■ WORK REQUIRED ■
Please copy each line of the records below that includes the word "Поддержка".

■ PROVIDED MATERIAL ■
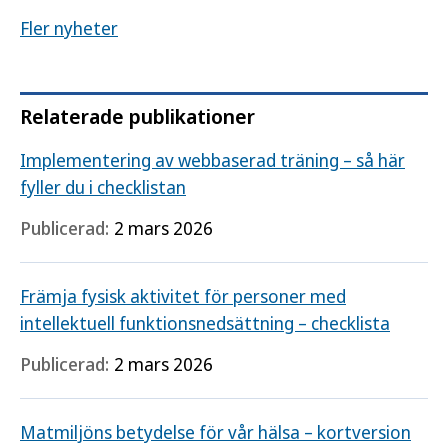
Fler nyheter
Relaterade publikationer
Implementering av webbaserad träning – så här
fyller du i checklistan
Publicerad:
2 mars 2026
Främja fysisk aktivitet för personer med
intellektuell funktionsnedsättning – checklista
Publicerad:
2 mars 2026
Matmiljöns betydelse för vår hälsa – kortversion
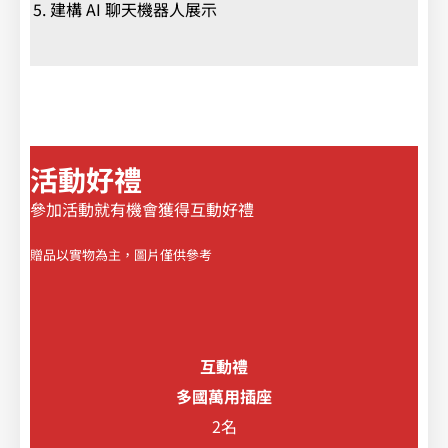
建構 AI 聊天機器人展示
活動好禮
參加活動就有機會獲得互動好禮
贈品以實物為主，圖片僅供參考
互動禮
多國萬用插座
2名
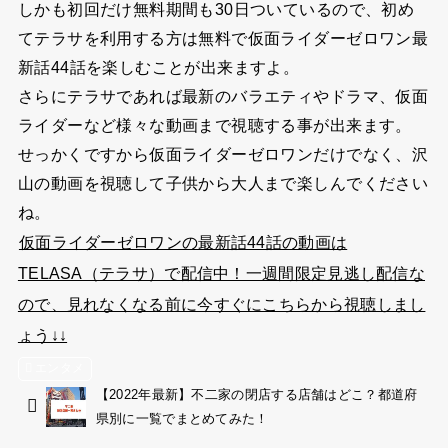
しかも初回だけ無料期間も30日ついているので、初め
てテラサを利用する方は無料で仮面ライダーゼロワン最
新話44話を楽しむことが出来ますよ。
さらにテラサであれば最新のバラエティやドラマ、仮面
ライダーなど様々な動画まで視聴する事が出来ます。
せっかくですから仮面ライダーゼロワンだけでなく、沢
山の動画を視聴して子供から大人まで楽しんでください
ね。
仮面ライダーゼロワンの最新話44話の動画は
TELASA（テラサ）で配信中！一週間限定見逃し配信な
ので、見れなくなる前に今すぐにこちらから視聴しまし
ょう↓↓
エンタメ
【2022年最新】不二家の閉店する店舗はどこ？都道府
県別に一覧でまとめてみた！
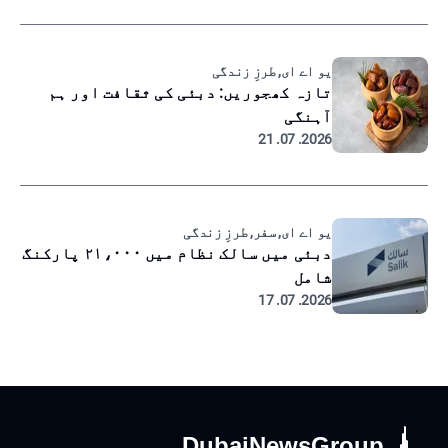
یو اے ای, طرزِ زندگی
تازہ کھجوریں: دبئی کی ثقافت اور ہم
آہنگی
2026. 07. 21
یو اے ای, سفر, طرزِ زندگی
دبئی میں سالک نظام میں ۲۱،۰۰۰ پارکنگ
شامل
2026. 07. 17
DubaiNewsGroup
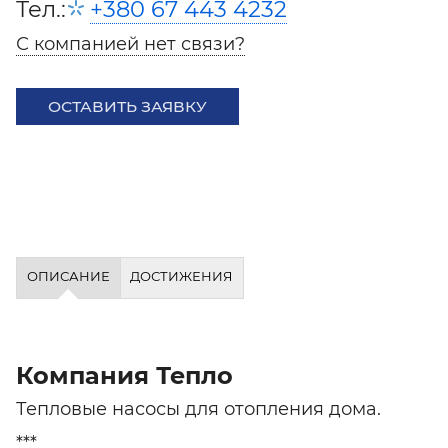
Тел.:
+380 67 443 4232
С компанией нет связи?
ОСТАВИТЬ ЗАЯВКУ
ОПИСАНИЕ
ДОСТИЖЕНИЯ
Компания Тепло
Тепловые насосы для отопления дома.
***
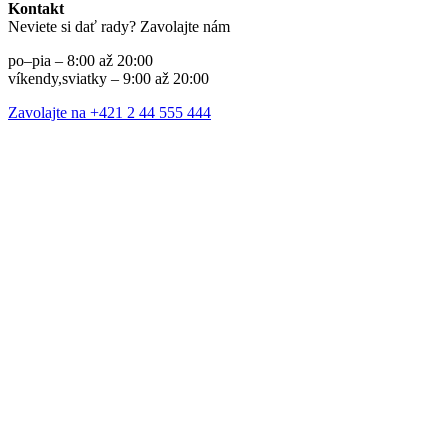
Kontakt
Neviete si dať rady? Zavolajte nám
po–pia – 8:00 až 20:00
víkendy,sviatky – 9:00 až 20:00
Zavolajte na +421 2 44 555 444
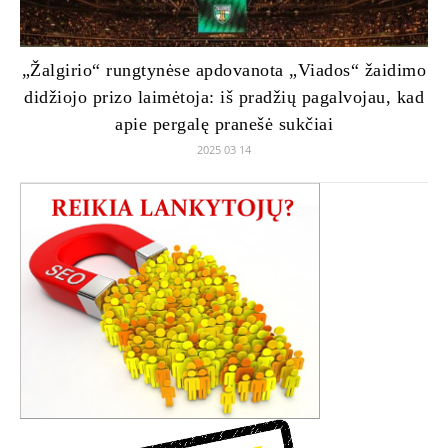
„Žalgirio“ rungtynėse apdovanota „Viados“ žaidimo
didžiojo prizo laimėtoja: iš pradžių pagalvojau, kad
apie pergalę pranešė sukčiai
2025 03 14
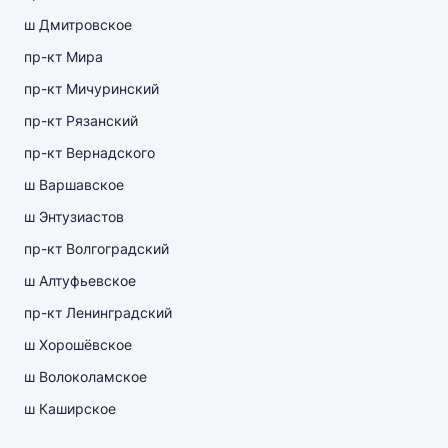
ш Дмитровское
пр-кт Мира
пр-кт Мичуринский
пр-кт Рязанский
пр-кт Вернадского
ш Варшавское
ш Энтузиастов
пр-кт Волгоградский
ш Алтуфьевское
пр-кт Ленинградский
ш Хорошёвское
ш Волоколамское
ш Каширское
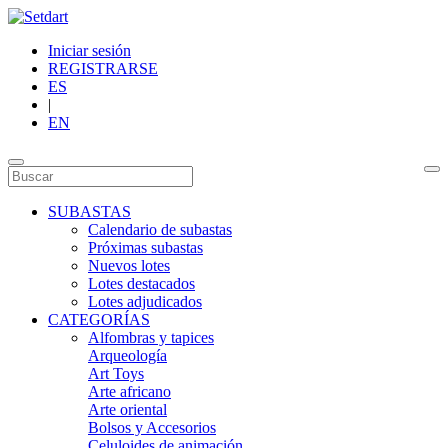
Iniciar sesión
REGISTRARSE
ES
|
EN
SUBASTAS
Calendario de subastas
Próximas subastas
Nuevos lotes
Lotes destacados
Lotes adjudicados
CATEGORÍAS
Alfombras y tapices
Arqueología
Art Toys
Arte africano
Arte oriental
Bolsos y Accesorios
Celuloides de animación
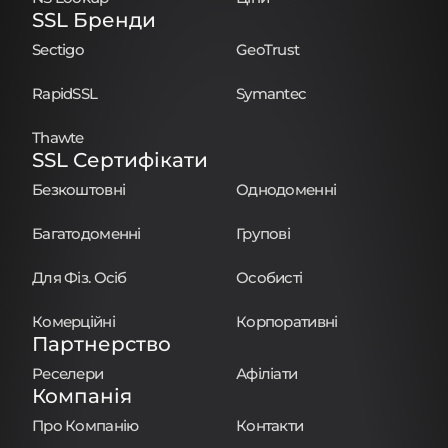
SSL Бренди
Sectigo
GeoTrust
RapidSSL
Symantec
Thawte
SSL Сертифікати
Безкоштовні
Однодоменні
Багатодоменні
Групові
Для Фіз. Осіб
Особисті
Комерційні
Корпоративні
Партнерство
Реселери
Афіліати
Компанія
Про Компанію
Контакти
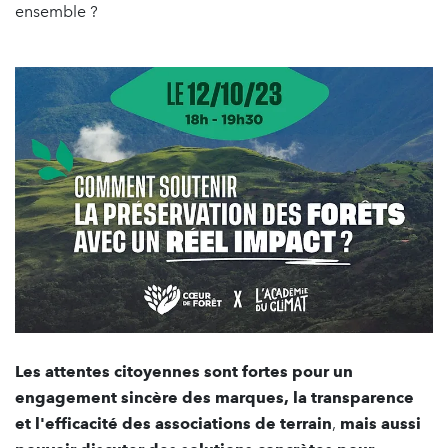
ensemble ?
Les attentes citoyennes sont fortes pour un
engagement sincère des marques, la transparence
et l'efficacité des associations de terrain
,
mais aussi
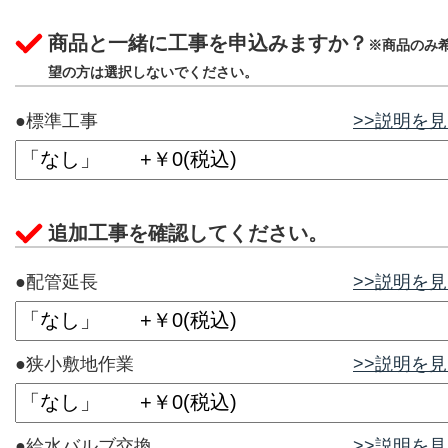
商品と一緒に工事を申込みますか？
※商品のみ
望の方は選択しないでください。
●標準工事
>>説明を
追加工事を確認してください。
●配管延長
>>説明を
●狭小敷地作業
>>説明を
●給水バルブ交換
>>説明を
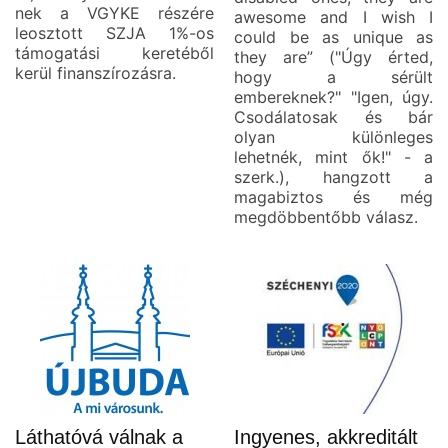
nek a VGYKE részére
awesome and I wish I
leosztott SZJA 1%-os
could be as unique as
támogatási keretéből
they are” ("Úgy érted,
kerül finanszírozásra.
hogy a sérült
embereknek?" "Igen, úgy.
Csodálatosak és bár
olyan különleges
lehetnék, mint ők!" - a
szerk.), hangzott a
magabiztos és még
megdöbbentőbb válasz.
Láthatóvá válnak a
Ingyenes, akkreditált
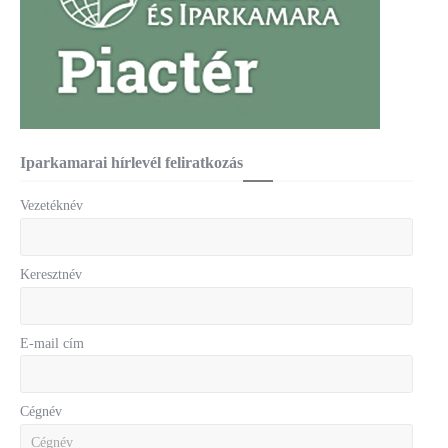
Iparkamarai hírlevél feliratkozás
Vezetéknév
Keresztnév
E-mail cím
Cégnév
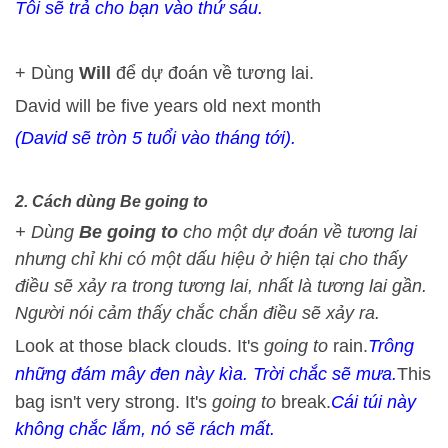
Tôi sẽ trả cho bạn vào thứ sáu.
+ Dùng
Will
để dự đoán về tương lai.
David will be five years old next month
(David sẽ tròn 5 tuổi vào tháng tới).
2. Cách dùng Be going to
+ Dùng
Be going to
cho một dự đoán về tương lai
nhưng chỉ khi có một dấu hiệu ở hiện tại cho thấy
điều sẽ xảy ra trong tương lai, nhất là tương lai gần.
Người nói cảm thấy chắc chắn điều sẽ xảy ra.
Look at those black clouds. It's
going to
rain.
Trông
những đám mây đen này kìa. Trời chắc sẽ mưa.
This
bag isn't very strong. It's
going to
break.
Cái túi này
không chắc lắm, nó sẽ rách mất.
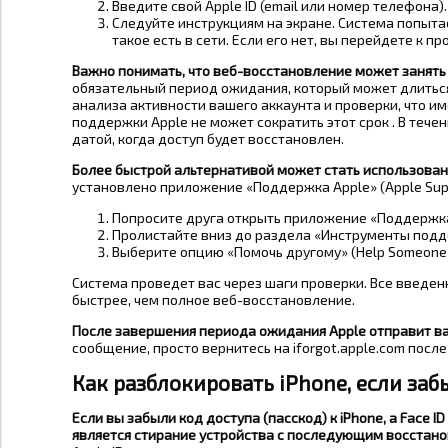
Введите свой Apple ID (email или номер телефона).
Следуйте инструкциям на экране. Система попыта
такое есть в сети. Если его нет, вы перейдете к 
Важно понимать, что веб-восстановление может занять
обязательный период ожидания, который может длиться 
анализа активности вашего аккаунта и проверки, что им
поддержки Apple не может сократить этот срок . В тече
датой, когда доступ будет восстановлен.
Более быстрой альтернативой может стать использование
установлено приложение «Поддержка Apple» (Apple Supp
Попросите друга открыть приложение «Поддержка
Пролистайте вниз до раздела «Инструменты подде
Выберите опцию «Помочь другому» (Help Someone E
Система проведет вас через шаги проверки. Все введенн
быстрее, чем полное веб-восстановление.
После завершения периода ожидания Apple отправит ва
сообщение, просто вернитесь на iforgot.apple.com посл
Как разблокировать iPhone, если забы
Если вы забыли код доступа (пасскод) к iPhone, а Face
является стирание устройства с последующим восстанов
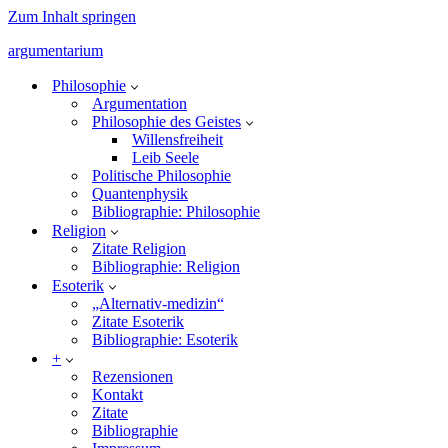
Zum Inhalt springen
argumentarium
Philosophie
Argumentation
Philosophie des Geistes
Willensfreiheit
Leib Seele
Politische Philosophie
Quantenphysik
Bibliographie: Philosophie
Religion
Zitate Religion
Bibliographie: Religion
Esoterik
„Alternativ-medizin“
Zitate Esoterik
Bibliographie: Esoterik
+
Rezensionen
Kontakt
Zitate
Bibliographie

■ ANSWER FOR THIS EXERCISE ■
установлено приложение «Поддержка Apple» (Apple Supp
Попросите друга открыть приложение «Поддержка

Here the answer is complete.